_Task to complete_.
In the material below, some lines carry "units". Copy each such line.

_Records for the exercise_.
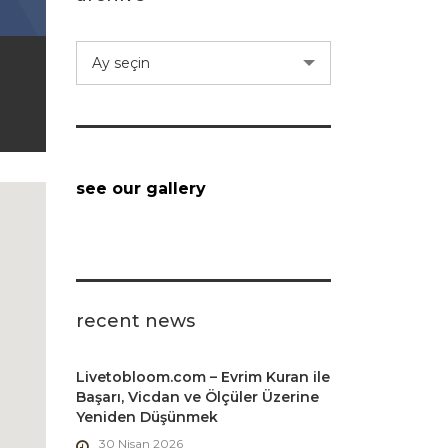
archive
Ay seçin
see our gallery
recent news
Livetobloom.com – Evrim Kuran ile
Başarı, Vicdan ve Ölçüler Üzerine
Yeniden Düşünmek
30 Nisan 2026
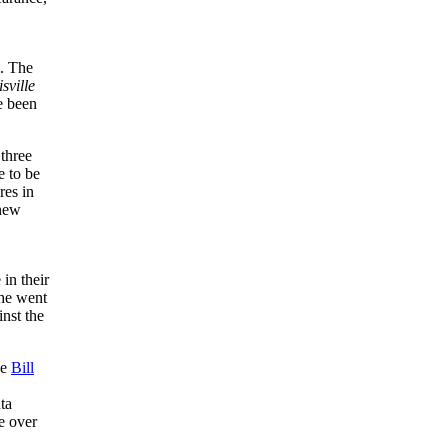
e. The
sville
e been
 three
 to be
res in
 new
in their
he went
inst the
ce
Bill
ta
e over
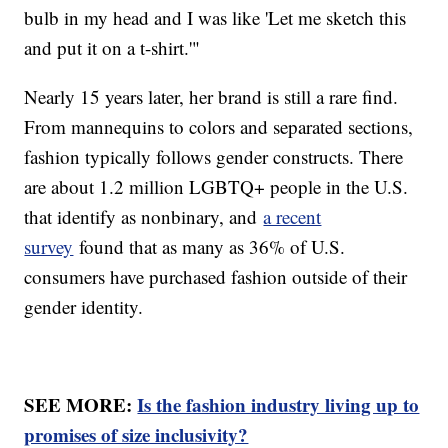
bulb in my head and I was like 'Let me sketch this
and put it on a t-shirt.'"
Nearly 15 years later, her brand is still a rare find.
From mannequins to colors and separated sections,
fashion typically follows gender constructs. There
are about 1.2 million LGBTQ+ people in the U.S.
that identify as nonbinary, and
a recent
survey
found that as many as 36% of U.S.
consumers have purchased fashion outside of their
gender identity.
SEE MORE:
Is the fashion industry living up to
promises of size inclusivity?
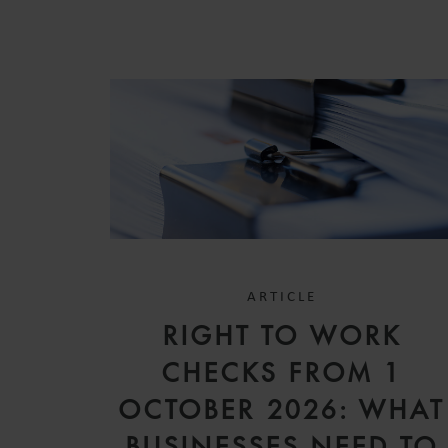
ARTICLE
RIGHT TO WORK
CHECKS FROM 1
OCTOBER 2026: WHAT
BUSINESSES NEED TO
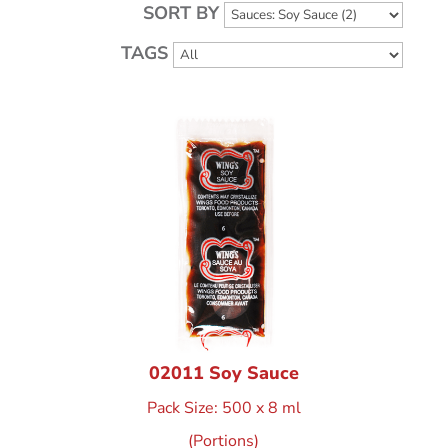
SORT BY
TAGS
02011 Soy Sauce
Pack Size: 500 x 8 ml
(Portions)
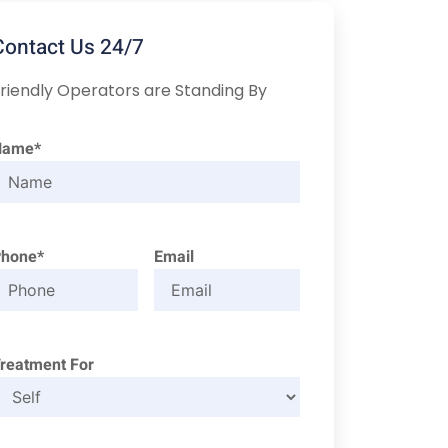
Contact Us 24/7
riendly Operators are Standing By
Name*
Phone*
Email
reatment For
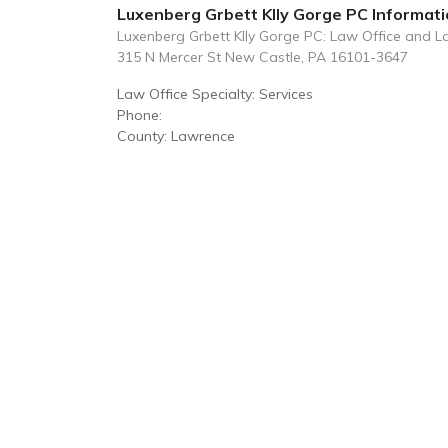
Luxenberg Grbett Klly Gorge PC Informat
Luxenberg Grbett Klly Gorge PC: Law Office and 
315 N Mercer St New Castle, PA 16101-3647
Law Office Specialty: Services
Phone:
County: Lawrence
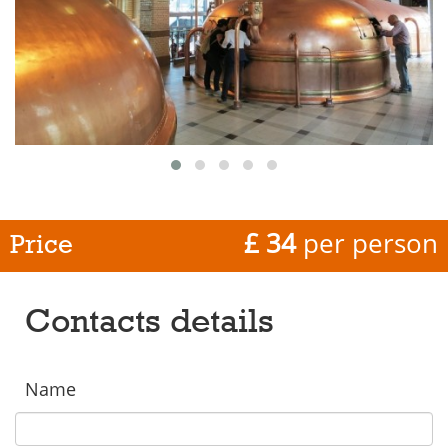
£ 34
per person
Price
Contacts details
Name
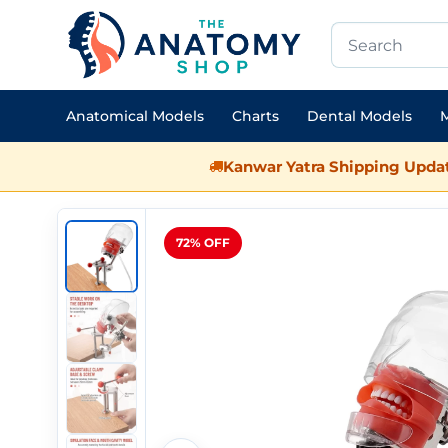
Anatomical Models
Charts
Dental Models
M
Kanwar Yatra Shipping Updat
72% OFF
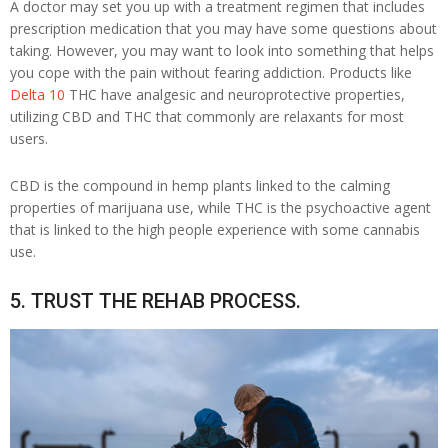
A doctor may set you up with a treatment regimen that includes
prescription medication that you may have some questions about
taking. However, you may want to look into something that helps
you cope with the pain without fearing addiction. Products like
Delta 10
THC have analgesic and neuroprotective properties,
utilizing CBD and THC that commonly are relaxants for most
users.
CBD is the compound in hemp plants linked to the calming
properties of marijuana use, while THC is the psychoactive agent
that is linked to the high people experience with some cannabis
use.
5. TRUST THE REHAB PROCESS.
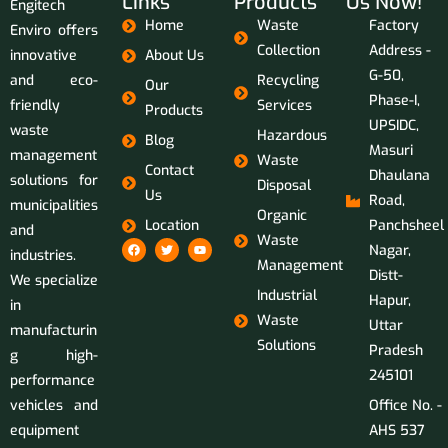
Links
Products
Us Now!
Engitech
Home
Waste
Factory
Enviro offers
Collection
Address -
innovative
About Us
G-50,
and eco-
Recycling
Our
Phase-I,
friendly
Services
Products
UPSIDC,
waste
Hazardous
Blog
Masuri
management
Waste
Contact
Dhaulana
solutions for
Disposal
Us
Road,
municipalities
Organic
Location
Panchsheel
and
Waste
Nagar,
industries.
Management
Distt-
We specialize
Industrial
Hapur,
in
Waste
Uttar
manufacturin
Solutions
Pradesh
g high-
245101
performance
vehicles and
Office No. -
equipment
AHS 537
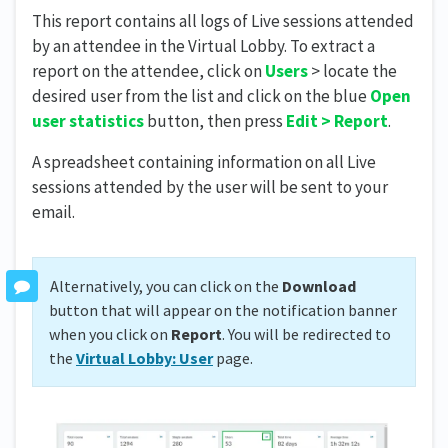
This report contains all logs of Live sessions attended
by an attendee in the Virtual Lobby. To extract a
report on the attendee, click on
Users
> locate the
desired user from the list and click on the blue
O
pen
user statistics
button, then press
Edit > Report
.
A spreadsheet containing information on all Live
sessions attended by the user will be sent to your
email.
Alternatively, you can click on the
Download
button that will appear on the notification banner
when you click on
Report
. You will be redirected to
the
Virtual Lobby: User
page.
---
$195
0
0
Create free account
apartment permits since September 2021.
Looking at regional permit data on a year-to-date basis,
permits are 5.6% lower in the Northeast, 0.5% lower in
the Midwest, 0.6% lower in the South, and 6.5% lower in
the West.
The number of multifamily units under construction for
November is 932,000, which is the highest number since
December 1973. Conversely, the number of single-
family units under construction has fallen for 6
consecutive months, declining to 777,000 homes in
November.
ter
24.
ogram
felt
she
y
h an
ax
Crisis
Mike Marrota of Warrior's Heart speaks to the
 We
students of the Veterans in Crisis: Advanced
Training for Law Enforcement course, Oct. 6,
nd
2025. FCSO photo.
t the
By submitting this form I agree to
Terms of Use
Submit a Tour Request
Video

_Answer to the exercise_.
The number of multifamily units under construction for
family units under construction has fallen for 6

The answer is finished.